打てなくても、試合に負けても、みんなが笑ってくれた。
だけど家に帰れば――
そこには怒号と冷たい視線。
優しかった父は変わり、再婚相手の手が痛かった。
温もりってなんだっけ、って思う夜もあった。
それでも――
リンリンが黙ってキャッチボールに付き合ってくれた。
アオバが「今日は大活躍やったやん!」と笑った。
"とっちゃん"が傷に絆創膏を貼ってくれた。
カザネがお弁当を持ってきてくれた。
テンが「これ、チカラくんが好きそう」って発明した道具をくれた。
――みんながいたから、笑えた。
(ずっとみんなと一緒がいい)
その想いの奥で、声が響いた。
『運命を賭けてでも、人を導いてくれ』
——————
チカラはいきなり泣き始め、"俺"達の方を見た。
「リンリン! アオバ!」
そして勢いよく抱きついてきた。
「うわっ!?」「お前鼻水服に付くって!!」
アオバが叫び、俺は思わず吹き出した。
それの光景と呼び方がやけに懐かしくて——
(ん…リンリン?)
「……チカラもしかして…!」
「うん!思い出した!俺思い出したんだ!!」
「まじか!!チカラ、お前おっそいねん!」
アオバがチカラの肩を叩く。
その顔は嬉しそうで目には涙が少し浮かんでいる。
「ただいま!」
その声が夜に響く。
そしてチカラは勢いよく寝室へ走った。
——————
俺とアオバはチカラを追いかける。
「おーい!!!」
チカラがドアを開け放った瞬間、寝ぼけたアイコとカザネが顔を上げる。
「……ん? どうしたのチカラ?」
「まだ夜だよ……?」
次の瞬間、チカラが全力で抱きついた。
「きゃあああっ!?」
「ちょ、ちょっと!? きたな…鼻水付いたって!!」
二人の事件性の高い悲鳴。
カザネの服にはチカラの鼻水がびっしり付いた。
「とっちゃん! カザネ! よかった!!ほんとによかった!」
その呼び方に、二人が目を大きく開く。
「……とっちゃん?」
アイコが呟く。
チカラは涙をこぼしながら頷く。
「うん。
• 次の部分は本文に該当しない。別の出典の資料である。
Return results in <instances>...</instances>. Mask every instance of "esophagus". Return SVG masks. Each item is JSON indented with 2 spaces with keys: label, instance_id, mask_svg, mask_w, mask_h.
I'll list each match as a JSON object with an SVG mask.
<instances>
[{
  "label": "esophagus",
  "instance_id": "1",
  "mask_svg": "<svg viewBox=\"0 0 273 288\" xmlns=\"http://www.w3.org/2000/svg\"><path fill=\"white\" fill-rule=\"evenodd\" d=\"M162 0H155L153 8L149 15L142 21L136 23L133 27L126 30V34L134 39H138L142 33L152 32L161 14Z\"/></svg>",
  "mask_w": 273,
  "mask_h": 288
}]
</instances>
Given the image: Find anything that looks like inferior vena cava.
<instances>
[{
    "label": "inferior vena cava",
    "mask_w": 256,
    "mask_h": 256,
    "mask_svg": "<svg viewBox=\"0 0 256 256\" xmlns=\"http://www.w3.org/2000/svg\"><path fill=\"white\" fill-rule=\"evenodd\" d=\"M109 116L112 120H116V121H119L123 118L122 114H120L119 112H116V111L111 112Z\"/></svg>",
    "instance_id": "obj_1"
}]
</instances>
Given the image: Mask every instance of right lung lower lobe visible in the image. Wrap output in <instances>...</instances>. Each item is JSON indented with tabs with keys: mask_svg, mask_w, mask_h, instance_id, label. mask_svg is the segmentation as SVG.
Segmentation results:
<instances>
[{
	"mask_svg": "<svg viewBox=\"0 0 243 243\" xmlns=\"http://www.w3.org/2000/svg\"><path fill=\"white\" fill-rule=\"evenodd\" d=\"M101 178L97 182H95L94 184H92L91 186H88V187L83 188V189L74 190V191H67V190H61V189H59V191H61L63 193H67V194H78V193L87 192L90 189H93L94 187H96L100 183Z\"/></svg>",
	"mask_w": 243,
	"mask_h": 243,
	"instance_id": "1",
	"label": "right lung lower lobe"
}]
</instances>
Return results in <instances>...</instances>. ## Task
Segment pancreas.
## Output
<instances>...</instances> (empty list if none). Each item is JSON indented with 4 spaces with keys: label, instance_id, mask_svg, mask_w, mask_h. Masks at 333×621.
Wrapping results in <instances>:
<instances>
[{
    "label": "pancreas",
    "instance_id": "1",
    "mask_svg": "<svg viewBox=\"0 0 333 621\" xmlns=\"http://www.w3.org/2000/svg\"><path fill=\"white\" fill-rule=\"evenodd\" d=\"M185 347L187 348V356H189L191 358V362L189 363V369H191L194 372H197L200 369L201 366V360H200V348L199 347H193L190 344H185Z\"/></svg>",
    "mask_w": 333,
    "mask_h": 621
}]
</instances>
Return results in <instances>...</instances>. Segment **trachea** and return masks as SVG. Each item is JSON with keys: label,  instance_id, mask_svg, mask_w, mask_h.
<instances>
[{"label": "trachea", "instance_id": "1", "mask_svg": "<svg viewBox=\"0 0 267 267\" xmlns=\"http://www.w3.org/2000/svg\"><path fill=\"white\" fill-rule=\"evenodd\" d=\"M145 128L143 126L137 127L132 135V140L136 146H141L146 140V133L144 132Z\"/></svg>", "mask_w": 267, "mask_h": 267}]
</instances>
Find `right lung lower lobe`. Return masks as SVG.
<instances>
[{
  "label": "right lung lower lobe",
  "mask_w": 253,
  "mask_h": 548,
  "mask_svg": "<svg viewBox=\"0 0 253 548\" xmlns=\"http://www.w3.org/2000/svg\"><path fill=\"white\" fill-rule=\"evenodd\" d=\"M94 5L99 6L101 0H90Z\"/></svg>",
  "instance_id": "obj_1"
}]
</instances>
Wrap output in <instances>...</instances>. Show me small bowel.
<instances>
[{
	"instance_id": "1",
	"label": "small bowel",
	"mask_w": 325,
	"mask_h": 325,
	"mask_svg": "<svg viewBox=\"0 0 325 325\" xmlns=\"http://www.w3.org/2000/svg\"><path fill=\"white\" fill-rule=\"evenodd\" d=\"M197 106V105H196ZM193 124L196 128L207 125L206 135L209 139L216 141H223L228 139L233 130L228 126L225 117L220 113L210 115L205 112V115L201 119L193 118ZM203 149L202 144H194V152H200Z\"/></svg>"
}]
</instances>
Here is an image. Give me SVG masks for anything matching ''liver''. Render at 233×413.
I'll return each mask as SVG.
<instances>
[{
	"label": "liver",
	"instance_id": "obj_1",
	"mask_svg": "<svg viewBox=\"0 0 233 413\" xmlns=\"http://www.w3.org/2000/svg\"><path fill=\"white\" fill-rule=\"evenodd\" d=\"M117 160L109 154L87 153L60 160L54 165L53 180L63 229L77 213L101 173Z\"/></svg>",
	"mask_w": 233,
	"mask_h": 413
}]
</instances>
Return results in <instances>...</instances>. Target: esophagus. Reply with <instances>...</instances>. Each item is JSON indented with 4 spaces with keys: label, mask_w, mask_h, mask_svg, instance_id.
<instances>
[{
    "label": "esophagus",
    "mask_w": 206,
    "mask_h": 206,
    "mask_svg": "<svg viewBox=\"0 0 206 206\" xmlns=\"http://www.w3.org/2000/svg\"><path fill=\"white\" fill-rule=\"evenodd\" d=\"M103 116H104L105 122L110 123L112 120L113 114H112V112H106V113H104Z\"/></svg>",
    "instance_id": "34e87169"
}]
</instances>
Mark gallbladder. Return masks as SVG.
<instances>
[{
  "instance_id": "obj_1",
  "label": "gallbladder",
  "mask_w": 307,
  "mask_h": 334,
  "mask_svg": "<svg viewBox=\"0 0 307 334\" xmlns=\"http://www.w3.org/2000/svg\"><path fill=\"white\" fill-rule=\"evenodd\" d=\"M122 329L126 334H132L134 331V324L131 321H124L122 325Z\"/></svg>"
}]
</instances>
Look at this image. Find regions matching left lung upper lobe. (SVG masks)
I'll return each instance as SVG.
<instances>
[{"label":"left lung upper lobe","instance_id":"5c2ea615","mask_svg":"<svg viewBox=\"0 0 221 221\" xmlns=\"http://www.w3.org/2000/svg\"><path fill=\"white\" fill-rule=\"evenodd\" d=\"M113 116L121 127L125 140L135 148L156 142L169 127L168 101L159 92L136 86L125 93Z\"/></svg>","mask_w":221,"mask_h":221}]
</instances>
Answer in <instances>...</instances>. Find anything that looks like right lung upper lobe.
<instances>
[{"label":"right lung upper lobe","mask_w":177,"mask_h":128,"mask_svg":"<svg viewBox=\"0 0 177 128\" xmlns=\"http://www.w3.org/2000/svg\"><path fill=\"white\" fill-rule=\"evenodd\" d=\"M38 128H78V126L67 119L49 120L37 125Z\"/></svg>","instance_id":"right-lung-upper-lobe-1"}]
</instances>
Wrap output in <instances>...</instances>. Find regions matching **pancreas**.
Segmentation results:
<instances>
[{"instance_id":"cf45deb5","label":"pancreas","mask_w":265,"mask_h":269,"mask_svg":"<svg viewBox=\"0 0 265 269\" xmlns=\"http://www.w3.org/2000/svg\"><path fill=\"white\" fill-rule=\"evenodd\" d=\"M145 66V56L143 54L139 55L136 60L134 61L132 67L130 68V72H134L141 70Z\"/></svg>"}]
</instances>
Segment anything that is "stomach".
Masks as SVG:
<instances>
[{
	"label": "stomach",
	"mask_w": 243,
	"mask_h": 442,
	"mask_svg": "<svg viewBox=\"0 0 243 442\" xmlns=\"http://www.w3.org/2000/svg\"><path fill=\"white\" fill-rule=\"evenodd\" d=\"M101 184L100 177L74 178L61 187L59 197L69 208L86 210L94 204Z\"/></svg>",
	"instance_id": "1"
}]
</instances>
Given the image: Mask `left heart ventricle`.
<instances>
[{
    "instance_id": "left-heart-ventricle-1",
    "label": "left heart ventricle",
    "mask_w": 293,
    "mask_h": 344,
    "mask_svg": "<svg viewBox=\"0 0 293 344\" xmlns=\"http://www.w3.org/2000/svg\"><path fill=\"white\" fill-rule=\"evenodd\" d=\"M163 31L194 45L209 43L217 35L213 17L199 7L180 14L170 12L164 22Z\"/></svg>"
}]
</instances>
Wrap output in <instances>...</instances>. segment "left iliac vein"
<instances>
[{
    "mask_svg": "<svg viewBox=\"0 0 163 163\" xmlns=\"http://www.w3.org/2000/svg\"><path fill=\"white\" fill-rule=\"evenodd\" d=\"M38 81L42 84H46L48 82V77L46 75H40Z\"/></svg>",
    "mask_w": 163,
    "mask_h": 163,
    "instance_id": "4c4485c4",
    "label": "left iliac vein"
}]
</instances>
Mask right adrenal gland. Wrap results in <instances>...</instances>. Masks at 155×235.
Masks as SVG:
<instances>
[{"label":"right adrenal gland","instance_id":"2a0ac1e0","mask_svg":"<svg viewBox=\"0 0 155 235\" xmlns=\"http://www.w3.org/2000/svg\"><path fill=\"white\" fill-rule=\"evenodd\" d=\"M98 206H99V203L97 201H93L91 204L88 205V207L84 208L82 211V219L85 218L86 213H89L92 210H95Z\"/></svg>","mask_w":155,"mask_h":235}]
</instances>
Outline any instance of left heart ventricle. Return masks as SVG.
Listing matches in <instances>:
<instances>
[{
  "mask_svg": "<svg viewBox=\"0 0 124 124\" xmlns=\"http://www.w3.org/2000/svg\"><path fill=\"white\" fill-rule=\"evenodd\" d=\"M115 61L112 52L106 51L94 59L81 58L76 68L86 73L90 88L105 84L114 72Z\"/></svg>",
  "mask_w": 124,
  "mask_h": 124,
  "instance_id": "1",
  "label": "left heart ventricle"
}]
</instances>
俺、やっと思い出したんだ……!」
「…遅いよ……!」
アイコが目に涙を浮かべながら言う。
「おかえり、チカラ!…でも……まず離れてっ!!」
カザネが元気よく言ってから突き飛ばした
カザネの服とチカラの鼻。
二人の間には透明な糸(鼻水)が繋がっている。
……きたな
「もぉ!アーちゃん〜!」
カザネが感動とは別の涙を浮かべてアイコに抱きついた。
「きゃああああ!!!」
アイコも鼻水の餌食になった。
するとドアが開いた。
「みんな声でかいよ…集中して本読め——」
テンが目頭を抑えながらドアに入ってきた瞬間。
「テン!!」
チカラが抱きついた。
「なに!チカラどうしたの…って汚い!」
テンは三人目の餌食となった。
「テン!俺思い出したんだ!!」
チカラがテンの胸に顔を擦り付ける。
「わ、わかったから!ちょ、きたなっ…」
みんなの声が重なり、部屋が温かく満ちた。
鼻水の餌食にならまいと、離れて見ていた俺とアオバは顔を見合わせ、吹き出す。
「……やっと全員そろったな」
「ほんま、これからうるさなるで〜」
その言葉に頷き笑った。
窓から風が吹き、カーテンを揺らした。
その風は少し冷たい。
けれど、今俺たちの熱を冷ますにはちょうどいい温度だった。
ついに全員の記憶が戻りました!
しかし、チカラには魔法の才能がないみたいです…
以前アルマンが言ってた戦士の話通りに、
拳でドラゴンの鱗砕くのは無理そうですね…
ん?拳で??魔法以外にも何かありそうだな…
次話は魔法以外の力について出てきます!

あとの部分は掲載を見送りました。